# WORK INSTRUCTIONS
All entries are to be printed again exactly, with their images omitted.

*** Opening TASK INPUT ***

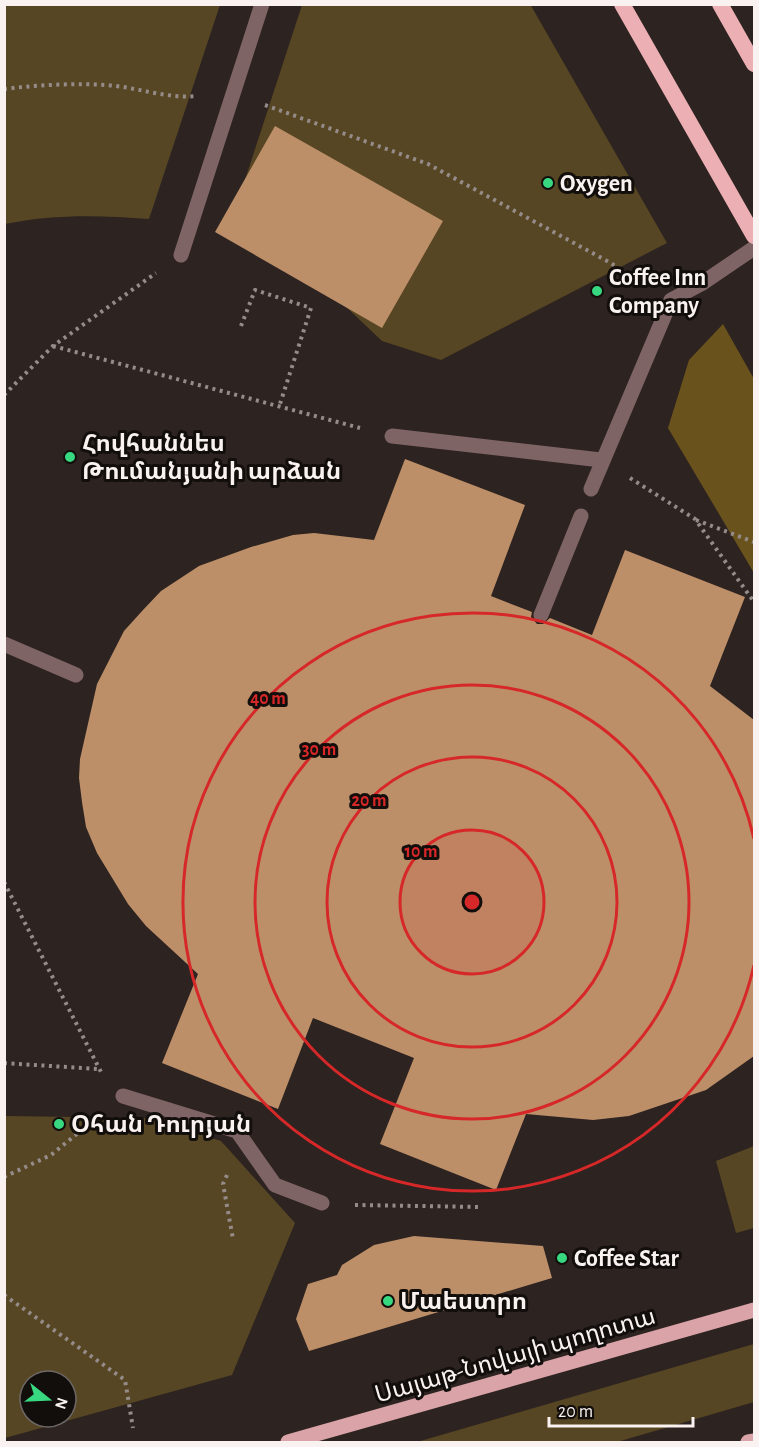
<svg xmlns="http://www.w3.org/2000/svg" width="759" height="1447" viewBox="0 0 759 1447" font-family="'Alegreya Sans','Noto Sans Armenian',sans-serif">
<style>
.green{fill:#574623;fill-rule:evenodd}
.forest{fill:#6a521d}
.building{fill:#bd8f69}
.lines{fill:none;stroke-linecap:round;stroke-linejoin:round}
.path{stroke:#958c8a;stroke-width:4;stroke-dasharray:3 4.5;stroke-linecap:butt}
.service{stroke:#7f6466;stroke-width:15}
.pedestrian{stroke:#7f6466;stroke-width:15}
.primary{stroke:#d9a3a7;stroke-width:15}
.trunk{stroke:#ebafb4;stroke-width:16}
.ring{fill:none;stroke:#d62828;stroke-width:3}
.poi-dot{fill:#38d880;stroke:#120e0c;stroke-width:2}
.labels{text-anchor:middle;stroke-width:6;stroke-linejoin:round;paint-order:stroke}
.poi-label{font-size:24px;font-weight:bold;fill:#f9f2f0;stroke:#120e0c;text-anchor:start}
.street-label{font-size:24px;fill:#f9f2f0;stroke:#120e0c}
.centre{fill:#d62828;stroke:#120e0c;stroke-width:3}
.ring-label{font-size:18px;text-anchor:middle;font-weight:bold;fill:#d62828;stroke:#120e0c;stroke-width:6;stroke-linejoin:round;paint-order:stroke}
</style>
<rect width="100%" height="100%" fill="#2d2320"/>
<!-- green -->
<path class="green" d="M5,4L220,5L149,219C100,215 52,214 5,224Z
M530,4L667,243L441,360L382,341L342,303L227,235L302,5Z
M5,1116L147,1118L221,1141L295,1223L232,1375L5,1438ZM30,1381H66V1417H30Z
M754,1146V1228L736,1233L716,1161Z
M754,1344V1402L617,1442H417Z"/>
<!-- forest -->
<path class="forest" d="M723,324L754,379V573L668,428L689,360Z"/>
<!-- building -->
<path class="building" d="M275,126L443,221L382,328L215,232Z
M405,459L525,505L491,596L532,612L531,617L537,624H543L550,618L592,635L625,550L745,597L710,686L754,720V1056L706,1090L629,1116L593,1120L526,1114L496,1190L380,1144L414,1058L313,1018L278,1109L162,1063L198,974L146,926L128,904L97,853L86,827L82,802L79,778L80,759L97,684L124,631L143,610L161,591L199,566L251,547L293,535L314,533L374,540Z
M414,1236L543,1246L552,1278L309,1351L296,1319L308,1284L337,1275L342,1265L374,1245Z"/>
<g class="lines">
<!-- path -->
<path class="path" d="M4,89C38,85 72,83 106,85C137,87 166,99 197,96
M265,105L428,164L609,262L642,283
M241,326L255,290L311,308L279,407
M53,346L360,428
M4,395L53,346L156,273
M630,478L695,519L754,602
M696,520L754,542
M4,882L101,1072
M4,1063L97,1069
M227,1175L223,1184L233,1239
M4,1177L51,1155L99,1116
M355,1205L481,1207
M4,1295L125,1380L133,1428"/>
<!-- service -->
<path class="service" d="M392,436L601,460
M591,489L671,300L701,284L754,248
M541,615L581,516
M123,1096L237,1131L275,1185L322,1203"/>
<!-- pedestrian -->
<path class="pedestrian" d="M181,255L262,4
M4,644L76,675"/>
<!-- primary -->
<path class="primary" d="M288,1442L754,1310
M748,1442L754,1441"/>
<!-- trunk -->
<path class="trunk" d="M622,4L754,236
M720,4L754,64"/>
</g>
<!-- distance rings -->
<circle cx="472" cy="902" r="72" fill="#d62828" fill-opacity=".12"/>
<g class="ring">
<circle cx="472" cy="902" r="72"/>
<circle cx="472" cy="902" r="145"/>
<circle cx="472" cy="902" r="217"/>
<path d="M754 965A289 289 0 1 1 754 839"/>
</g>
<!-- markers -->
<g class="poi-dot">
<circle cx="548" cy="183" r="6"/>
<circle cx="597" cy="291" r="6"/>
<circle cx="70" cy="457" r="6"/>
<circle cx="59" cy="1124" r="6"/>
<circle cx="562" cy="1258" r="6"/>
<circle cx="388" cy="1301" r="6"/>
</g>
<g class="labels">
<!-- poi labels -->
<g class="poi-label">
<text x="560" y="191">Oxygen</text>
<text x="609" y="285">Coffee Inn<tspan x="609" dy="28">Company</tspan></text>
<text x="82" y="451">Հովհաննես<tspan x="82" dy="28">Թումանյանի արձան</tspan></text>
<text x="71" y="1132">Օհան Դուրյան</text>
<text x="574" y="1266">Coffee Star</text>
<text x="400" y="1309">Մաեստրո</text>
</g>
<!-- street labels -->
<g class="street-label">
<text transform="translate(515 1355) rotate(-16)" y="8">Սայաթ-Նովայի պողոտա</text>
</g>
</g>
<circle cx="472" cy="902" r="9" class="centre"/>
<g class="ring-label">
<text x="268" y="704">40 m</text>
<text x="319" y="755">30 m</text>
<text x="369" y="806">20 m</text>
<text x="421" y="857">10 m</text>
</g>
<!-- border -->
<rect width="759" height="1447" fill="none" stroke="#f9f2f0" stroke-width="12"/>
<!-- north arrow -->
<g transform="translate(48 1399) rotate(108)"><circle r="28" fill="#120e0c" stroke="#6e6967" stroke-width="1.5"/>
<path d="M0-4.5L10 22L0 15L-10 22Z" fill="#38d880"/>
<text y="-9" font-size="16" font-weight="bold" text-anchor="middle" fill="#f9f2f0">N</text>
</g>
<!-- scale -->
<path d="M549 1417v9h144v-9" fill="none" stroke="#f9f2f0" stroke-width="3"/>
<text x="558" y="1417" font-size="18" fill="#f9f2f0" stroke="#120e0c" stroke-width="4.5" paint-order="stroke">20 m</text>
</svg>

*** Closing TASK INPUT ***

# SOLUTION TO THE PROBLEM
<svg xmlns="http://www.w3.org/2000/svg" width="759" height="1447" viewBox="0 0 759 1447" font-family="'Alegreya Sans','Noto Sans Armenian',sans-serif">
<style>
.green{fill:#574623;fill-rule:evenodd}
.forest{fill:#6a521d}
.building{fill:#bd8f69}
.lines{fill:none;stroke-linecap:round;stroke-linejoin:round}
.path{stroke:#958c8a;stroke-width:4;stroke-dasharray:3 4.5;stroke-linecap:butt}
.service{stroke:#7f6466;stroke-width:15}
.pedestrian{stroke:#7f6466;stroke-width:15}
.primary{stroke:#d9a3a7;stroke-width:15}
.trunk{stroke:#ebafb4;stroke-width:16}
.ring{fill:none;stroke:#d62828;stroke-width:3}
.poi-dot{fill:#38d880;stroke:#120e0c;stroke-width:2}
.labels{text-anchor:middle;stroke-width:6;stroke-linejoin:round;paint-order:stroke}
.poi-label{font-size:24px;font-weight:bold;fill:#f9f2f0;stroke:#120e0c;text-anchor:start}
.street-label{font-size:24px;fill:#f9f2f0;stroke:#120e0c}
.centre{fill:#d62828;stroke:#120e0c;stroke-width:3}
.ring-label{font-size:18px;text-anchor:middle;font-weight:bold;fill:#d62828;stroke:#120e0c;stroke-width:6;stroke-linejoin:round;paint-order:stroke}
</style>
<rect width="100%" height="100%" fill="#2d2320"/>
<!-- green -->
<path class="green" d="M5,4L220,5L149,219C100,215 52,214 5,224Z
M530,4L667,243L441,360L382,341L342,303L227,235L302,5Z
M5,1116L147,1118L221,1141L295,1223L232,1375L5,1438ZM30,1381H66V1417H30Z
M754,1146V1228L736,1233L716,1161Z
M754,1344V1402L617,1442H417Z"/>
<!-- forest -->
<path class="forest" d="M723,324L754,379V573L668,428L689,360Z"/>
<!-- building -->
<path class="building" d="M275,126L443,221L382,328L215,232Z
M405,459L525,505L491,596L532,612L531,617L537,624H543L550,618L592,635L625,550L745,597L710,686L754,720V1056L706,1090L629,1116L593,1120L526,1114L496,1190L380,1144L414,1058L313,1018L278,1109L162,1063L198,974L146,926L128,904L97,853L86,827L82,802L79,778L80,759L97,684L124,631L143,610L161,591L199,566L251,547L293,535L314,533L374,540Z
M414,1236L543,1246L552,1278L309,1351L296,1319L308,1284L337,1275L342,1265L374,1245Z"/>
<g class="lines">
<!-- path -->
<path class="path" d="M4,89C38,85 72,83 106,85C137,87 166,99 197,96
M265,105L428,164L609,262L642,283
M241,326L255,290L311,308L279,407
M53,346L360,428
M4,395L53,346L156,273
M630,478L695,519L754,602
M696,520L754,542
M4,882L101,1072
M4,1063L97,1069
M227,1175L223,1184L233,1239
M4,1177L51,1155L99,1116
M355,1205L481,1207
M4,1295L125,1380L133,1428"/>
<!-- service -->
<path class="service" d="M392,436L601,460
M591,489L671,300L701,284L754,248
M541,615L581,516
M123,1096L237,1131L275,1185L322,1203"/>
<!-- pedestrian -->
<path class="pedestrian" d="M181,255L262,4
M4,644L76,675"/>
<!-- primary -->
<path class="primary" d="M288,1442L754,1310
M748,1442L754,1441"/>
<!-- trunk -->
<path class="trunk" d="M622,4L754,236
M720,4L754,64"/>
</g>
<!-- distance rings -->
<circle cx="472" cy="902" r="72" fill="#d62828" fill-opacity=".12"/>
<g class="ring">
<circle cx="472" cy="902" r="72"/>
<circle cx="472" cy="902" r="145"/>
<circle cx="472" cy="902" r="217"/>
<path d="M754 965A289 289 0 1 1 754 839"/>
</g>
<!-- markers -->
<g class="poi-dot">
<circle cx="548" cy="183" r="6"/>
<circle cx="597" cy="291" r="6"/>
<circle cx="70" cy="457" r="6"/>
<circle cx="59" cy="1124" r="6"/>
<circle cx="562" cy="1258" r="6"/>
<circle cx="388" cy="1301" r="6"/>
</g>
<g class="labels">
<!-- poi labels -->
<g class="poi-label">
<text x="560" y="191">Oxygen</text>
<text x="609" y="285">Coffee Inn<tspan x="609" dy="28">Company</tspan></text>
<text x="82" y="451">Հովհաննես<tspan x="82" dy="28">Թումանյանի արձան</tspan></text>
<text x="71" y="1132">Օհան Դուրյան</text>
<text x="574" y="1266">Coffee Star</text>
<text x="400" y="1309">Մաեստրո</text>
</g>
<!-- street labels -->
<g class="street-label">
<text transform="translate(515 1355) rotate(-16)" y="8">Սայաթ-Նովայի պողոտա</text>
</g>
</g>
<circle cx="472" cy="902" r="9" class="centre"/>
<g class="ring-label">
<text x="268" y="704">40 m</text>
<text x="319" y="755">30 m</text>
<text x="369" y="806">20 m</text>
<text x="421" y="857">10 m</text>
</g>
<!-- border -->
<rect width="759" height="1447" fill="none" stroke="#f9f2f0" stroke-width="12"/>
<!-- north arrow -->
<g transform="translate(48 1399) rotate(108)"><circle r="28" fill="#120e0c" stroke="#6e6967" stroke-width="1.5"/>
<path d="M0-4.5L10 22L0 15L-10 22Z" fill="#38d880"/>
<text y="-9" font-size="16" font-weight="bold" text-anchor="middle" fill="#f9f2f0">N</text>
</g>
<!-- scale -->
<path d="M549 1417v9h144v-9" fill="none" stroke="#f9f2f0" stroke-width="3"/>
<text x="558" y="1417" font-size="18" fill="#f9f2f0" stroke="#120e0c" stroke-width="4.5" paint-order="stroke">20 m</text>
</svg>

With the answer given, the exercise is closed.